<<<<

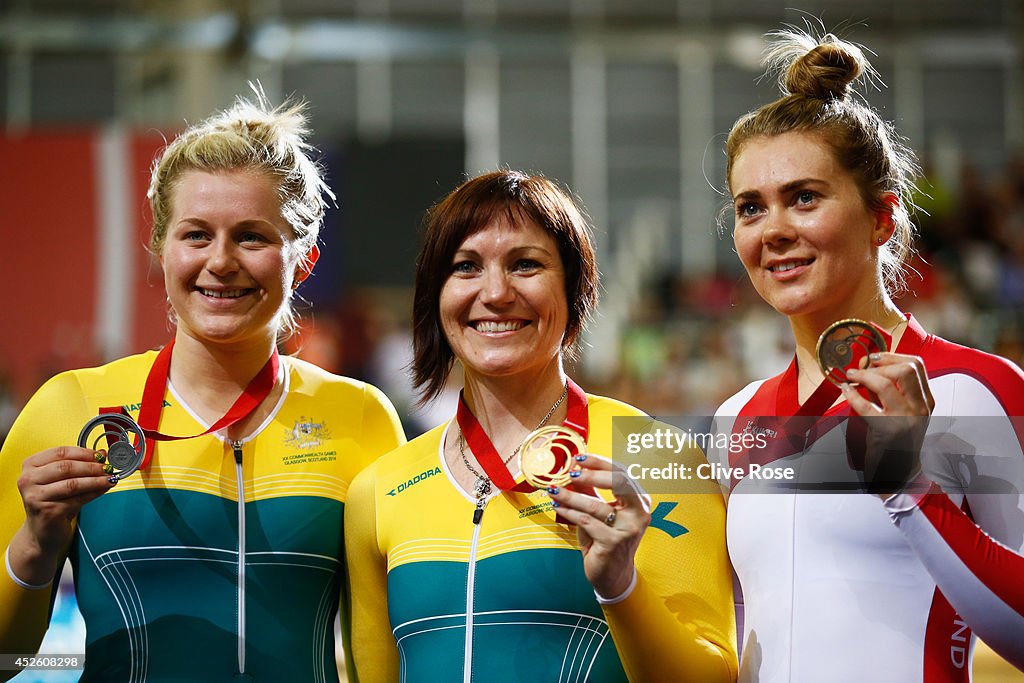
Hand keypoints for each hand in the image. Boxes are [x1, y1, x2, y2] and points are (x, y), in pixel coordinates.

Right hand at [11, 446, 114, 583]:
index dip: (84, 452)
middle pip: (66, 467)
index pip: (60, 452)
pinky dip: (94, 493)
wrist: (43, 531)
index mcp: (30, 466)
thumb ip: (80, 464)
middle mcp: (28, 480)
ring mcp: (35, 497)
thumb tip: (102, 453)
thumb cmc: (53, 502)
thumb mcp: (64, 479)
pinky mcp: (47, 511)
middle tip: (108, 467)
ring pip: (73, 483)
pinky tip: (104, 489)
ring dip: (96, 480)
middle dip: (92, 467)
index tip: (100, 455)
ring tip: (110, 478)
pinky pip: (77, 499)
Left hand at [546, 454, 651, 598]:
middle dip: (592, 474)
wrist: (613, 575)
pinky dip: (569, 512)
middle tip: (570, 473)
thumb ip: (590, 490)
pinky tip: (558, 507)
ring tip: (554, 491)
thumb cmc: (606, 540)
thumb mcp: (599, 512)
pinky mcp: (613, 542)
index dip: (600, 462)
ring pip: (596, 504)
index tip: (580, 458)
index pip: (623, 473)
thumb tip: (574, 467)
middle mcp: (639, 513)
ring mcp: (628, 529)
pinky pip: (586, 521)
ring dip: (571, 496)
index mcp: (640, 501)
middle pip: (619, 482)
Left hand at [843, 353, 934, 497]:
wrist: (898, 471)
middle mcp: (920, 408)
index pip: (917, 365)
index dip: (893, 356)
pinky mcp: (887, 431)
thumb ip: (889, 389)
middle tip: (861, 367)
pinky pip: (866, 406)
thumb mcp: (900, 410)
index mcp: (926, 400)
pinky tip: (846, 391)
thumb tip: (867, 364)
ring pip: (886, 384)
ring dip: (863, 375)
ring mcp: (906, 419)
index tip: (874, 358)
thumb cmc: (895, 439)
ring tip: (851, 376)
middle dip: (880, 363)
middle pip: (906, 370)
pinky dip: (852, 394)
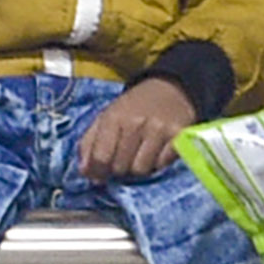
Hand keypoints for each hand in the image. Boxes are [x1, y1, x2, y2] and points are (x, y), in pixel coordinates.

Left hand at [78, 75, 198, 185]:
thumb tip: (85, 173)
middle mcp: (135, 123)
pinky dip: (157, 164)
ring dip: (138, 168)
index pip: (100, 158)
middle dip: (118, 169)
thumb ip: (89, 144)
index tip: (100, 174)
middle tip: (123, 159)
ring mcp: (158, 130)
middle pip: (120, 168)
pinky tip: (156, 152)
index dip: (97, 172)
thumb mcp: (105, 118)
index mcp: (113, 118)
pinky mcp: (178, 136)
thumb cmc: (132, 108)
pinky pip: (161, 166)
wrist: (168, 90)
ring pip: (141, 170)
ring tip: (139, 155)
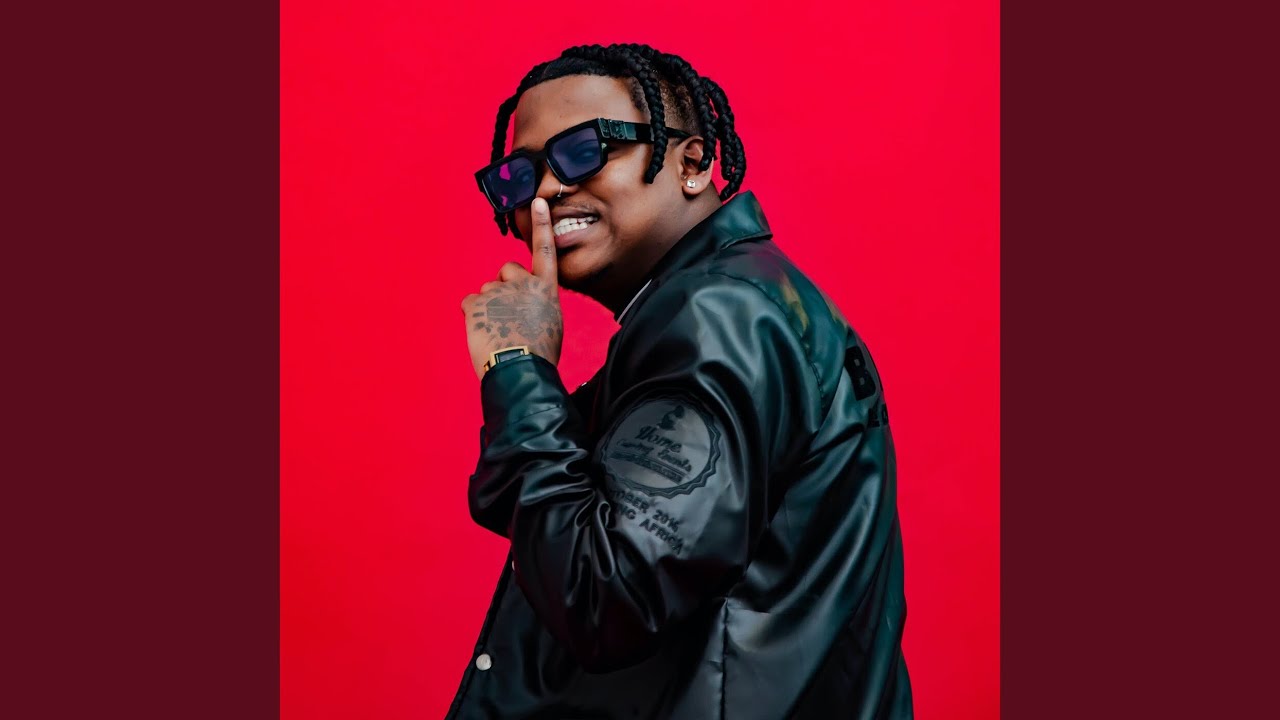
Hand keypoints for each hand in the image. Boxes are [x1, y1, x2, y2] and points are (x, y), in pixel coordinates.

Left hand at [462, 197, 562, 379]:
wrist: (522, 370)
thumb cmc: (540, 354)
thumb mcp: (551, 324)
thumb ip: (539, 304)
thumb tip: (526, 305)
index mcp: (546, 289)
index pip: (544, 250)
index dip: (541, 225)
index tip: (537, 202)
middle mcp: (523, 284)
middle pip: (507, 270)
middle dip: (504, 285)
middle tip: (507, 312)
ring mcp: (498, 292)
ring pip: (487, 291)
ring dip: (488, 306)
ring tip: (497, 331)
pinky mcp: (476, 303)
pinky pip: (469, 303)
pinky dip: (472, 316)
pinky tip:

>>>>

> Your objective: From the entries above, return each line with the word "Left" in it.

> Exercise response:
Left hand at [546, 454, 651, 598]:
Left hand at [843, 353, 934, 497]:
Left hand at [78, 75, 198, 185]:
Left hand at [462, 197, 562, 379]:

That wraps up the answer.